Zelpha no volvió á ver á Wamba.
Habia partido á la guerra y estaba en Africa.
Jamné habia dicho á su hermana.
—Abre la tienda y vende; toma una esclava que te sirva, y tú y yo, ya que por tu crueldad y tu infamia me veo reducido á esta forma, que solo tú podias quitarme, y que ya no puedes porque has perdido tu poder, comamos y vivamos lo mejor posible.
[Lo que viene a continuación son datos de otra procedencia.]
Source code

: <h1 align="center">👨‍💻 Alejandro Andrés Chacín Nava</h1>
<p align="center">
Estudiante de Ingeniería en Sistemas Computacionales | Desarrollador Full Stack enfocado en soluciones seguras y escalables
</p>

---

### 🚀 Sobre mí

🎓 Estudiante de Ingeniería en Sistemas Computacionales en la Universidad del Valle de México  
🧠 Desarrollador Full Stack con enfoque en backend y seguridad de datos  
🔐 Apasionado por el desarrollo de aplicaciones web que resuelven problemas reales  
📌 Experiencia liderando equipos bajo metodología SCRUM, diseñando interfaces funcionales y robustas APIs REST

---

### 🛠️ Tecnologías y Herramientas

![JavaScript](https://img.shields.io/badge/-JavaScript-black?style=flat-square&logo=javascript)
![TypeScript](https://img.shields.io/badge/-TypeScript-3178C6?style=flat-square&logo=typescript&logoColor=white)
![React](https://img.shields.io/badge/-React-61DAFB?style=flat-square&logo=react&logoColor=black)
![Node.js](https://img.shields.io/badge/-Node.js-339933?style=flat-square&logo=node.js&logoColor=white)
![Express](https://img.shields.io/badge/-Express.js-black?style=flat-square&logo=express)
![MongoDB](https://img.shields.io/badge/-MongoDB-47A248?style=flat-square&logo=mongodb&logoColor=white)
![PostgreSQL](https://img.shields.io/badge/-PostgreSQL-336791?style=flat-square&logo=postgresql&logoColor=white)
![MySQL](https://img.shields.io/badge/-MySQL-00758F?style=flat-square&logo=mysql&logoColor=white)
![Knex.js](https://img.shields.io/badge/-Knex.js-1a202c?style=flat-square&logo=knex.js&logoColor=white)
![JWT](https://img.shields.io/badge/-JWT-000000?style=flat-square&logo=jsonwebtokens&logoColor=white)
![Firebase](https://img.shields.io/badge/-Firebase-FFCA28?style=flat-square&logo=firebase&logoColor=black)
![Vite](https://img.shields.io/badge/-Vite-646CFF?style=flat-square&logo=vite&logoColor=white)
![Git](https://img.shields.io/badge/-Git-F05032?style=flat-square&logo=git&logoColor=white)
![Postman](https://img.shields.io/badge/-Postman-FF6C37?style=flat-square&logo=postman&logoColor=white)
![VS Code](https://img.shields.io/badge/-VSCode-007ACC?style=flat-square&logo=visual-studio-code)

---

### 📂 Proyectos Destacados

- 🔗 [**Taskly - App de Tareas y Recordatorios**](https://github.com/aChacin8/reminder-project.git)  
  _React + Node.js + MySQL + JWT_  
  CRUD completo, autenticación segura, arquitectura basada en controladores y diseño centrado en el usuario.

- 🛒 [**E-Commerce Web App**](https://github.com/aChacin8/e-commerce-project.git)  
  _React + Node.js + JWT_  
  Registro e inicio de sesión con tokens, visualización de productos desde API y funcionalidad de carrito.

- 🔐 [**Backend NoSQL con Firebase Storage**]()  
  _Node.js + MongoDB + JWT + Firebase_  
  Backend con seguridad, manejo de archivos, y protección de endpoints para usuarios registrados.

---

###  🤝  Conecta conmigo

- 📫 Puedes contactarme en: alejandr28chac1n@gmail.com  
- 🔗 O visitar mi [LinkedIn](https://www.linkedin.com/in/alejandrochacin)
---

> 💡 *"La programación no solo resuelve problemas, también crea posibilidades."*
El daño que me has hecho se vuelve contra tí; te ves reducida á ser la amante de un leon, cuando podias haberlo sido de un hombre. Abre la tienda y toma la esclava, pero no pienses en mas, porque yo estaré siempre junto á tí y en cuanto intentares huir te despedazaré.
Zelpha hizo lo que Jamné la mandaba, porque tenia miedo.
Habia probado su poder mágico, y su antiguo poder no habia respondido.
Desde el momento en que habia perdido su pureza entre los brazos de Wamba habia perdido su poder, y habia quedado reducida á la condicion de una muger vulgar.
Jamné en cambio, habia recobrado todo su poder mágico menos para volver á su antigua forma.
En el tiempo preciso, desde que Zelpha habia caido de nuevo en poder de su hermano, dió á luz una hija.